Bell Performance is located in Central Florida but has municipal, industrial, and individual customers across the nation. Everyone located within proximity to possible hurricane and storm landfall is recommended to have a hurricane/emergency preparation plan in place. Other people may live in areas prone to the other devastating force of nature, tornados. For them, their tornado emergency plan would be similar.
Bell Performance would recommend these resources to assist you and your family in preparing for these emergencies.
Municipalities, industrial companies, and public/private fleets have a whole new ballgame when it comes to emergency preparation. These entities should have detailed plans in place to prepare them for catastrophic emergencies. These plans always should include contingencies for fuel storage to power the emergency generators and equipment that will be needed to provide services during such an event.
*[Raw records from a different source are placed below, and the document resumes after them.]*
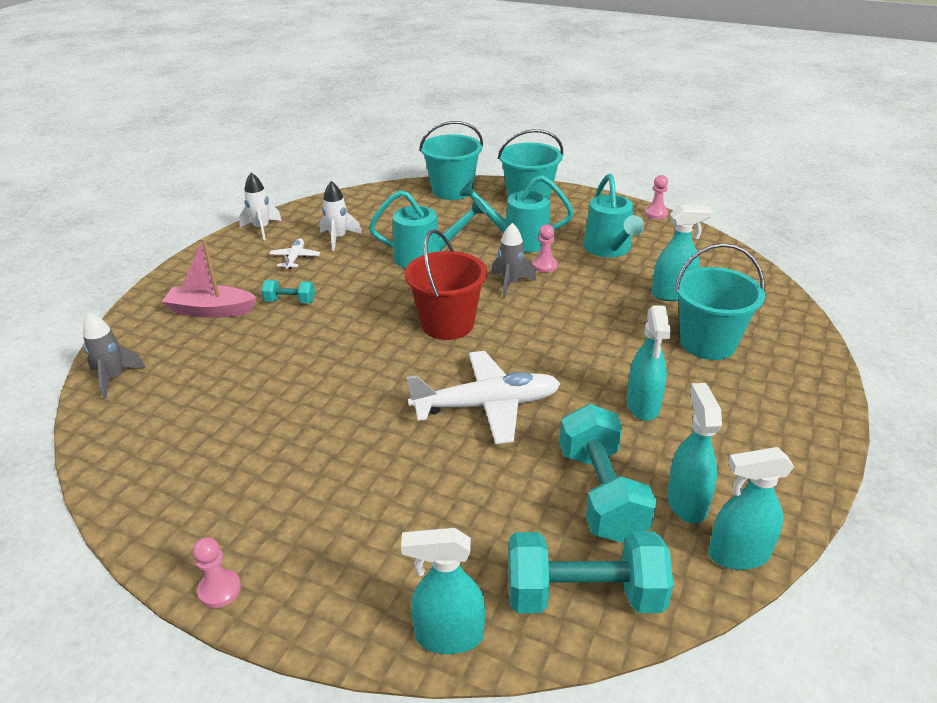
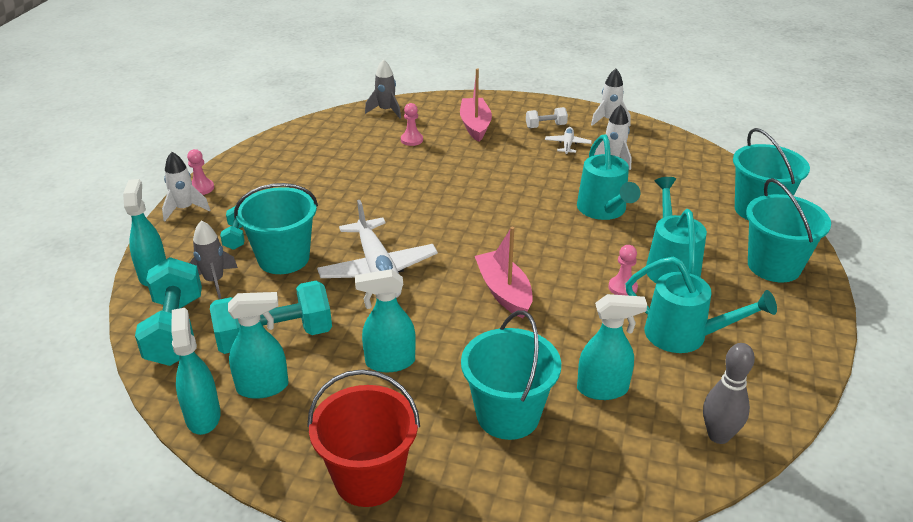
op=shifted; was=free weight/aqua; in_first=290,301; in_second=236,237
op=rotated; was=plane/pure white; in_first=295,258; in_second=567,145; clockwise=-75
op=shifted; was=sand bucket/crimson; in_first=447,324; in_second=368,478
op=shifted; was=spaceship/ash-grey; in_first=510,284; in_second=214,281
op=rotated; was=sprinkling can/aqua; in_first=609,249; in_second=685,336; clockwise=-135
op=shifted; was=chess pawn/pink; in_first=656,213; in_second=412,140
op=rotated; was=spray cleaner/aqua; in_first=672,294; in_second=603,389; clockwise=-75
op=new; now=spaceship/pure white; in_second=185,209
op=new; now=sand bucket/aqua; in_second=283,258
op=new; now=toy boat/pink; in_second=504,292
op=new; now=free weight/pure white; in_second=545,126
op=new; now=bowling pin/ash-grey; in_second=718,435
A good emergency plan should consider the following elements with respect to stored fuels:
A plan of action for the fuel farm to prevent the release of fuel into the environment and to protect the fuel in the tank firm during and after an emergency.
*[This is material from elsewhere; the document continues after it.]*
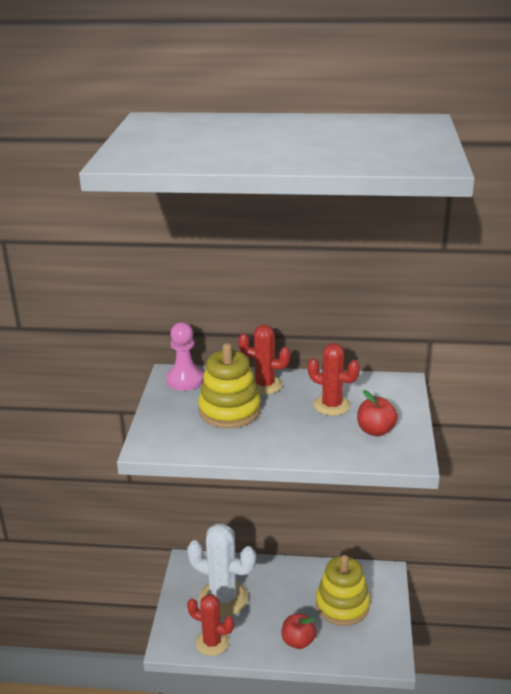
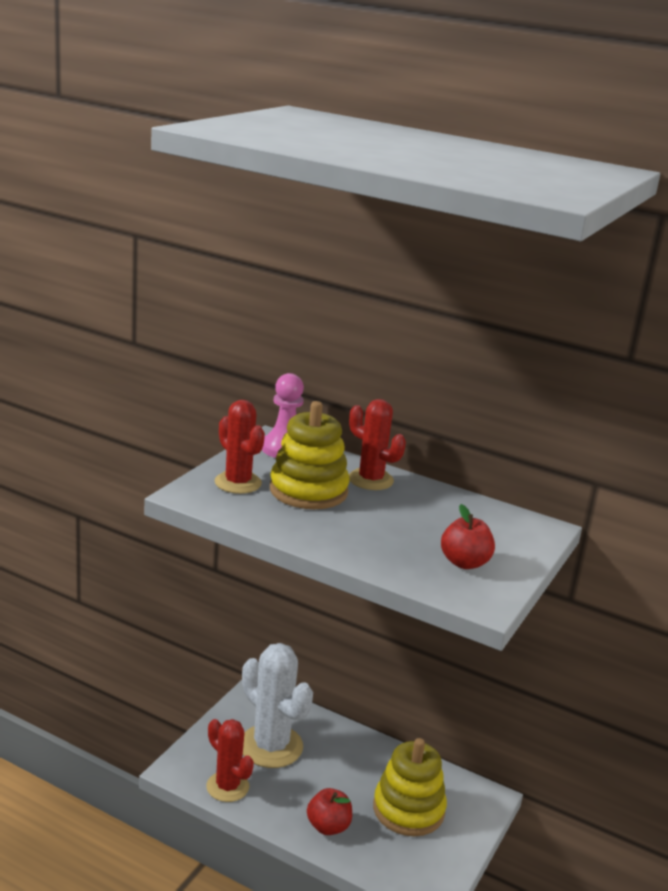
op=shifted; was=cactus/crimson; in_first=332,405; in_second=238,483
Engineering analysis of the tanks and piping to determine their ability to withstand hurricane-force winds, storm surge, and heavy rains.
The amount of fuel needed to be maintained in the tanks at each hurricane category to stabilize the tanks and minimize damage.
Stored diesel and gasoline fuels have to be ready to use at a moment’s notice because an unexpected emergency can happen at any time. These fuels need to be kept fresh and their quality must be protected from the elements that attack stored fuel quality.
Exposure to water, air, and heat are the most common causes of the degradation of stored fuel quality. These elements will set off chemical reactions that destroy the quality of the gas or diesel and render them less or even ineffective. Treating the fuel with a fuel stabilizer (for diesel fuel) and a water control agent (especially important for gasoline and ethanol) are important parts of an emergency fuel management protocol.